**Exercise:** Scan the material below for the string "right". Report every line that has it.

**Exercise data:**
-----

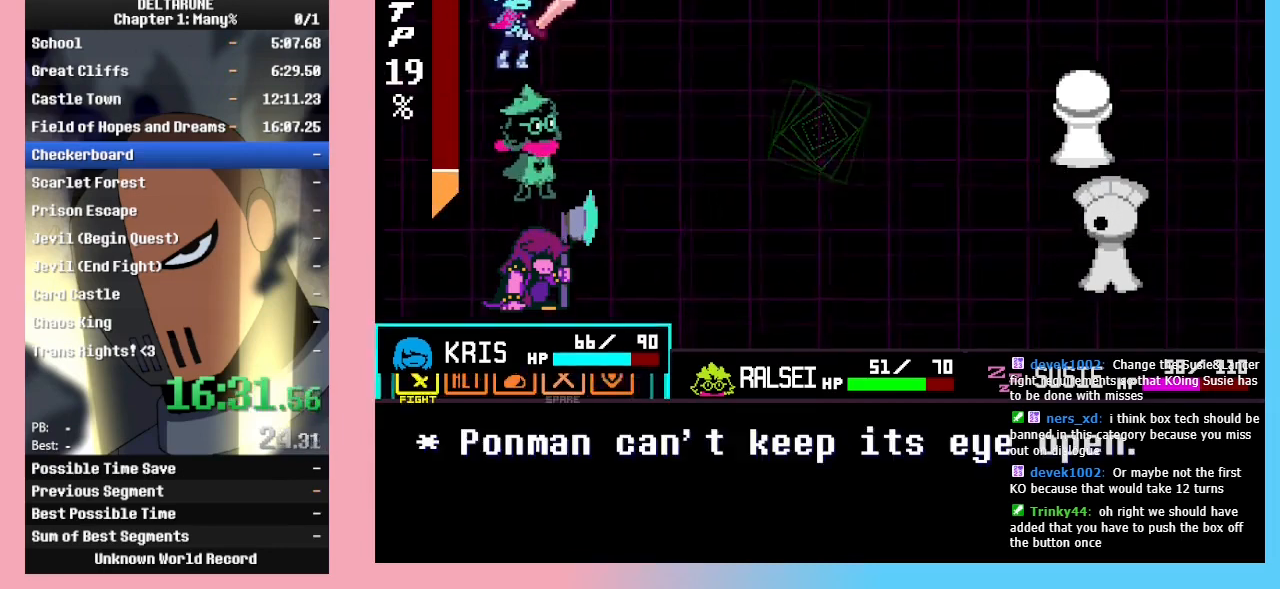
{"keys": [], "events": [[133, "left", "down"], [167, "left", "up"], [233, "z", "down"], [267, "z", "up"], [300, "z", "down"], [367, "z", "up"], [400, "right", "down"], [467, "right", "up"]]}
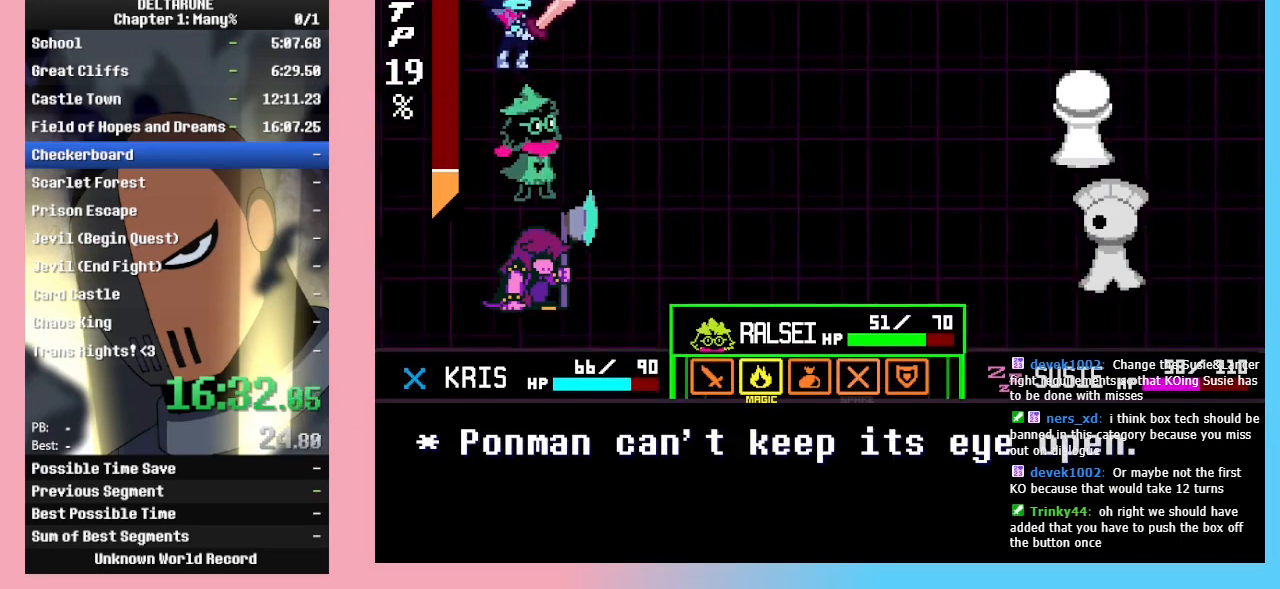
{"keys": ["return"], "events": [[133, "z", "down"], [200, "z", "up"], [267, "z", "down"], [333, "z", "up"], [367, "return", "down"], [433, "return", "up"], [433, "z", "down"], [500, "return", "down"], [500, "z", "up"]]}
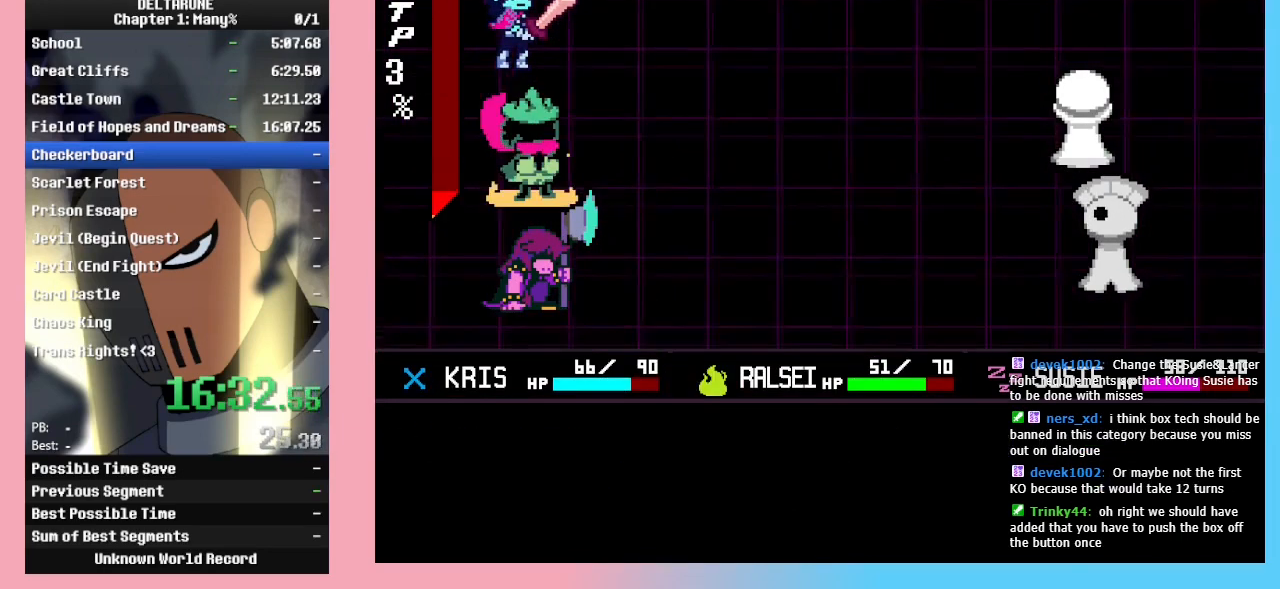
{"keys": ["right", "z"], "events": [[67, "z", "down"], [100, "return", "up"], [100, "z", "up"], [167, "z", "down"], [267, "z", "up"], [400, "z", "down"], [433, "right", "down"], [433, "z", "up"], [500, "z", "down"]]}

-----

**Exercise output:**
{"keys": [], "events": [[133, "left", "down"], [167, "left", "up"], [233, "z", "down"], [267, "z", "up"], [300, "z", "down"], [367, "z", "up"], [400, "right", "down"], [467, "right", "up"]]}
{"keys": ["right", "z"], "events": [[67, "z", "down"], [100, "return", "up"], [100, "z", "up"], [167, "z", "down"], [267, "z", "up"], [400, "z", "down"], [433, "right", "down"], [433, "z", "up"], [500, "z", "down"]]}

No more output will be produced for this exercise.